2. in the Tenderly simulation. You should use the same Tenderly simulation as the one you used to verify the state diffs, instead of opening the new one printed in the console.

There is no need to verify anything printed in the console. There is no need to open the new Tenderly simulation link either.

After verification, sign the transaction. You will see the Data, Signer and Signature printed in the console. Format should be something like this:

Data:  <DATA>
Signer: <ADDRESS>
Signature: <SIGNATURE>

Double check the signer address is the right one.

5. Send the output to Facilitator(s)

Nothing has occurred onchain - these are offchain signatures which will be collected by Facilitators for execution. Execution can occur by anyone once a threshold of signatures are collected, so a Facilitator will do the final execution for convenience.

The signed transactions are in the tx folder. They will be named according to the address used to sign, i.e. tx/draft-92.signer-0x8c78B948Cdd64812993398b4B51ed2603b3543A6.json was signed by 0x8c78B948Cdd64812993398b4B51ed2603b3543A6. Share these 3 files with the Facilitator, and congrats, you are done!

[Before Ceremony] Instructions for the facilitator

1. Update input files

Update .env and input.json in the ceremony folder with the right values.

2. Prepare the transactions

First, navigate into the task directory and create an empty tx folder. This is where the transactions to sign will be written.

cd tasks/<NETWORK_DIR>/<RUNBOOK_DIR>
mkdir tx

If you have an ETH_RPC_URL already set in your environment, unset it. This is required so the one in the .env file takes precedence.

unset ETH_RPC_URL

Now, prepare the transactions by running the following command. The FOUNDRY_SENDER and TEST_SENDER environment variables should be the same, and set to any address on the Safe that we are preparing the presigned pause for.
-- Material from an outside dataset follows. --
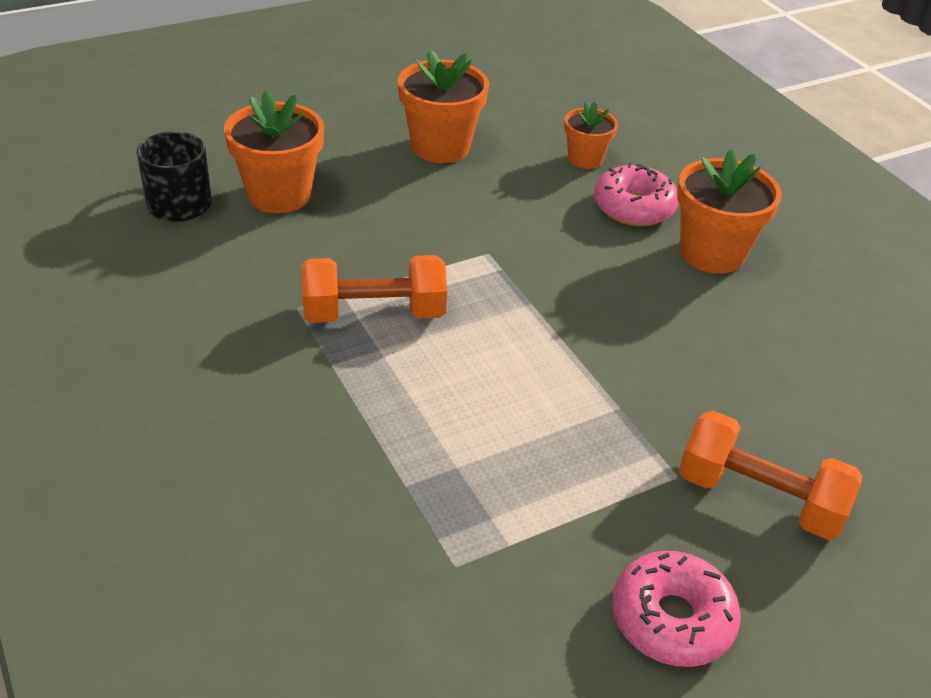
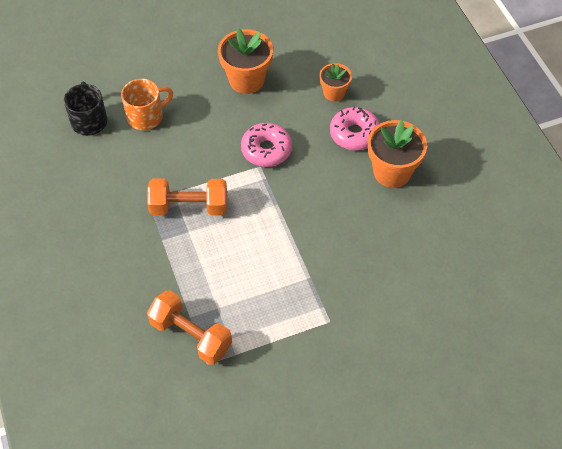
camera: 10 degrees right, 15 degrees up
orange flower pot [224,90,324,213] -> orange mug [121,79,173,130]
pink donut [612,551,741,667] -> pink donut moved to [241,123,292,167]
orange dumbbell [679,411,862,540] -> orange dumbbell moved to [147,290,232,365]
An example address from the Sepolia Foundation Safe is used below:

SIMULATE_WITHOUT_LEDGER=1 \
FOUNDRY_SENDER=0xF0871b2F75ecD07e2D709b7a2cc0AF6848c1cE76 \
TEST_SENDER=0xF0871b2F75ecD07e2D709b7a2cc0AF6848c1cE76 \
just \
   --dotenv-path $(pwd)/.env \
   --justfile ../../../presigned-pause.just \
   prepare

[After Ceremony] Instructions for the facilitator

The Facilitator will collect the signatures, merge the signatures, verify, simulate and execute the contract.

1. Collect the signatures

The signed transactions are in the tx folder. They will be named according to the address used to sign, i.e. tx/draft-92.signer-0x8c78B948Cdd64812993398b4B51ed2603b3543A6.json was signed by 0x8c78B948Cdd64812993398b4B51ed2603b3543A6.

All signatures should be present in the same transaction file before execution, so next we'll merge them.

2. Merge the signatures

To merge the signatures, run the following command:

just \
   --dotenv-path $(pwd)/.env \
   --justfile ../../../presigned-pause.just \
   merge

This will overwrite the original draft-*.json files with the all merged signatures.

You can check the file contents with the following command:

cat tx/draft-*.json | jq

3. Verify the signatures

To verify the signatures, run the following command:

just \
   --dotenv-path $(pwd)/.env \
   --justfile ../../../presigned-pause.just \
   verify

4. Simulate the transaction with signatures

WARNING: do not simulate using public tenderly projects, anyone who can see the simulation will be able to extract the signature and execute the pause!

To simulate the transaction, run the following command:

just \
   --dotenv-path $(pwd)/.env \
   --justfile ../../../presigned-pause.just \
   simulate-all

The simulate command will output the Tenderly simulation link, new ready-* json files and a .sh.b64 script for further execution.

Files with prefix ready- are transactions fully signed and ready to be executed.

The additional file with extension .sh.b64 is a one-liner script, which can be quickly executed from command line.

5. Store and execute the transaction

Please refer to the internal playbook for how to store the presigned pause and executed it in emergency situations.